Task goal - State only the number of lines below where the word "Royo" is found.
[Data provided]
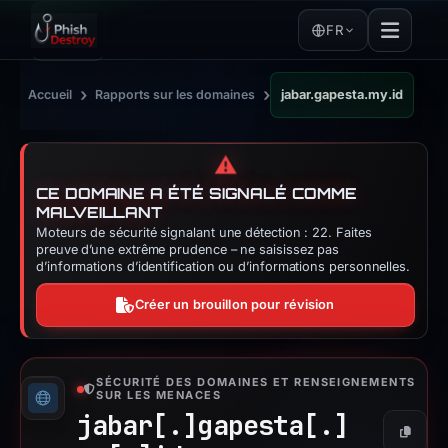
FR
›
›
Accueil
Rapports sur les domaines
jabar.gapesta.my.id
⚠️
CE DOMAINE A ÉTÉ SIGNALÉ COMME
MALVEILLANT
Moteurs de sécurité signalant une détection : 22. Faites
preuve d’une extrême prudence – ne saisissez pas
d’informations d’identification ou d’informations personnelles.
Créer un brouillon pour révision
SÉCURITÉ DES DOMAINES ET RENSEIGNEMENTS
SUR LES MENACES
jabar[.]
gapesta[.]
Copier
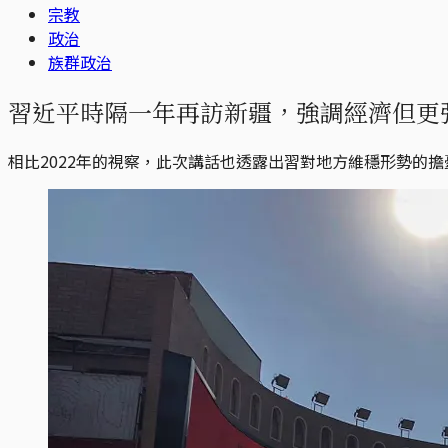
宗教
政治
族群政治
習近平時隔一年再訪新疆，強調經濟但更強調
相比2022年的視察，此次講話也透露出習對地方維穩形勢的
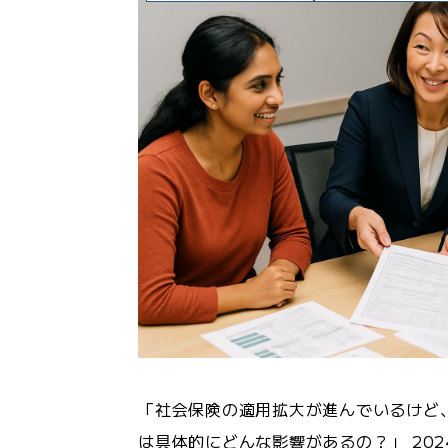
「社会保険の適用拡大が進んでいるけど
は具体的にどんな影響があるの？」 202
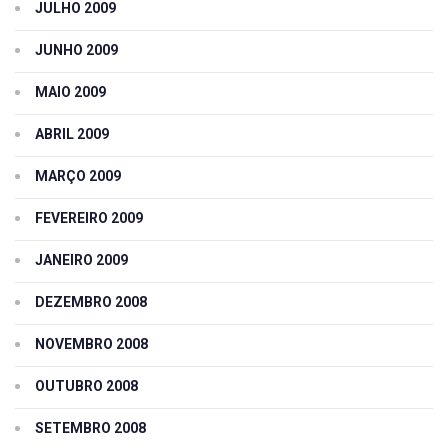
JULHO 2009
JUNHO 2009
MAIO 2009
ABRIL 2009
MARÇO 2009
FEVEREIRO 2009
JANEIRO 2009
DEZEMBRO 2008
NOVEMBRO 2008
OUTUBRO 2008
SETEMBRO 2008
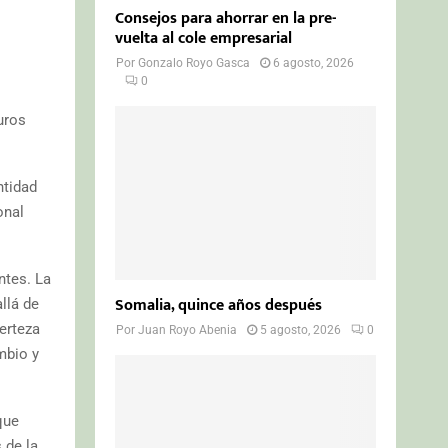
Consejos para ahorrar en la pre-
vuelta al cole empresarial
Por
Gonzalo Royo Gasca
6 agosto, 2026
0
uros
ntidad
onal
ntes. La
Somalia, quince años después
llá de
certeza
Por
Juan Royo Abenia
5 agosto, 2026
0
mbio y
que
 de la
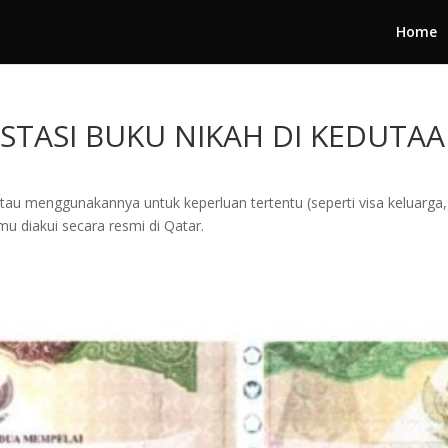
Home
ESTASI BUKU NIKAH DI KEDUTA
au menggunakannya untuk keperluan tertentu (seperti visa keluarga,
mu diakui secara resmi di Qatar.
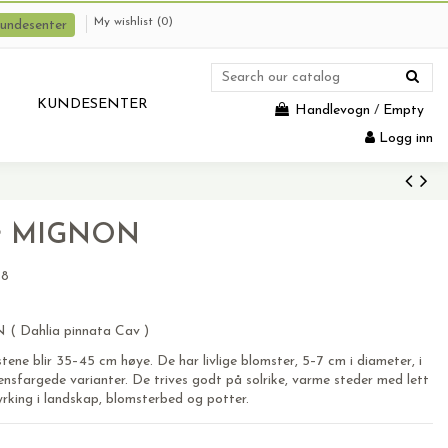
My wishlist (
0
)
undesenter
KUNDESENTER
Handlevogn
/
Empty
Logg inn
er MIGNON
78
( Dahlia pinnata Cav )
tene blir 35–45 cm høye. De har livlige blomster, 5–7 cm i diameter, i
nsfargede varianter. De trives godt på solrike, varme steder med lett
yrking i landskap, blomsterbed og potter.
[/Data provided]
Response - 2